Phil and I wished him well, and thanked him for his service. He’d been in for 15 years, and wasn’t sure what he would be doing next. We suggested that getting better ought to be the first step, and then all kinds of possibilities would open up.

We all shook hands and he left with his fiancee.

Phil then pointed something out to me that I hadn’t thought about until then.

Five years from now, guy like this – Iraq veterans – are going to be an incredibly powerful interest group. Neither of us would be surprised to see them start running for office in significant numbers (note that Blackfive already points to one who says he will). And that has some serious and interesting implications for the Democrats if they continue to be painted as the antimilitary party, and for the Republicans if they don’t back up their pro-troops rhetoric with serious veterans services.

And in case you’re wondering, of course I bought.

9 thoughts on “A Dinner With Phil, An Encounter, and Something Interesting”

  1. Even if they don’t become active in politics, they will be voting for the next 40 or 50 years. And the vast majority are not likely to have any affinity for the Democrats who are viciously attacking them. Not many will be fooled by the “we support our troops” ploy, when they raise no objections to what their current leadership is saying.
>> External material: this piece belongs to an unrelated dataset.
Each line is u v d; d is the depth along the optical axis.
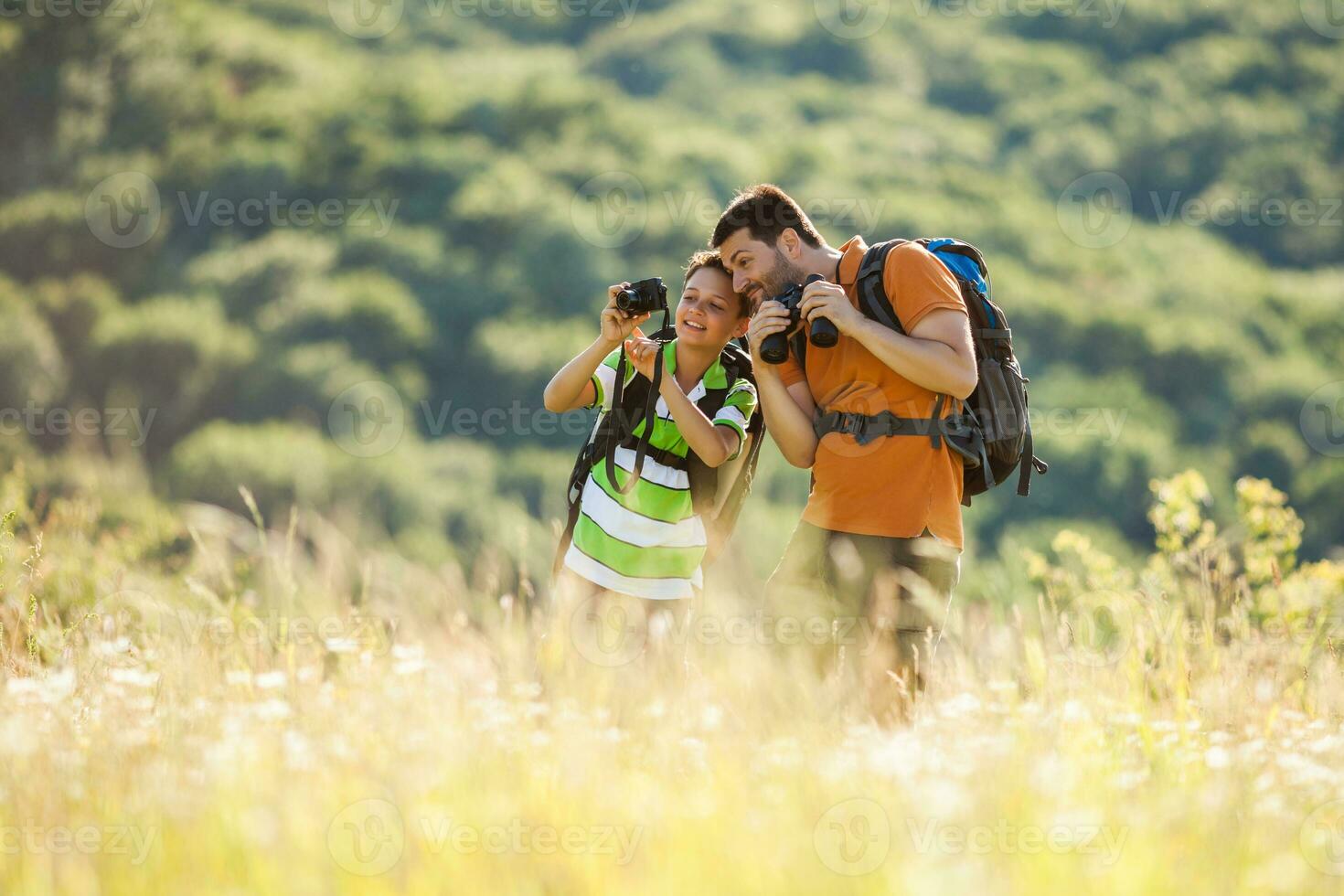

  2. “As usual in this war, our saving grace continues to be our enemies.”

    Now there is a point to remember when arguing with your Leftist friends: No matter what your complaints about our foreign policy record our enemies are so over the top we can’t help but be pretty decent by comparison.

  3. That’s funny, when a Marine veteran of the Iraq war and the WTC bucket brigades ran for Congress as a Democrat in Virginia’s 2nd District he lost to some hack Republican state delegate. Somebody should have told him he was in the wrong party (Max Cleland isn’t busy these days, maybe he could have done it). I certainly had no idea.

  4. North Georgia Dogma, if memory serves, debunked this nonsense about Cleland a couple of years ago. Its long past time the Democrats abandoned that failed propaganda line and grow up.

  5. And what do you think the oddswill be on their getting the same treatment that Max Cleland got?

    Depends on whether they are smart enough to realize that military service alone may not be enough to convince voters to (re)elect you.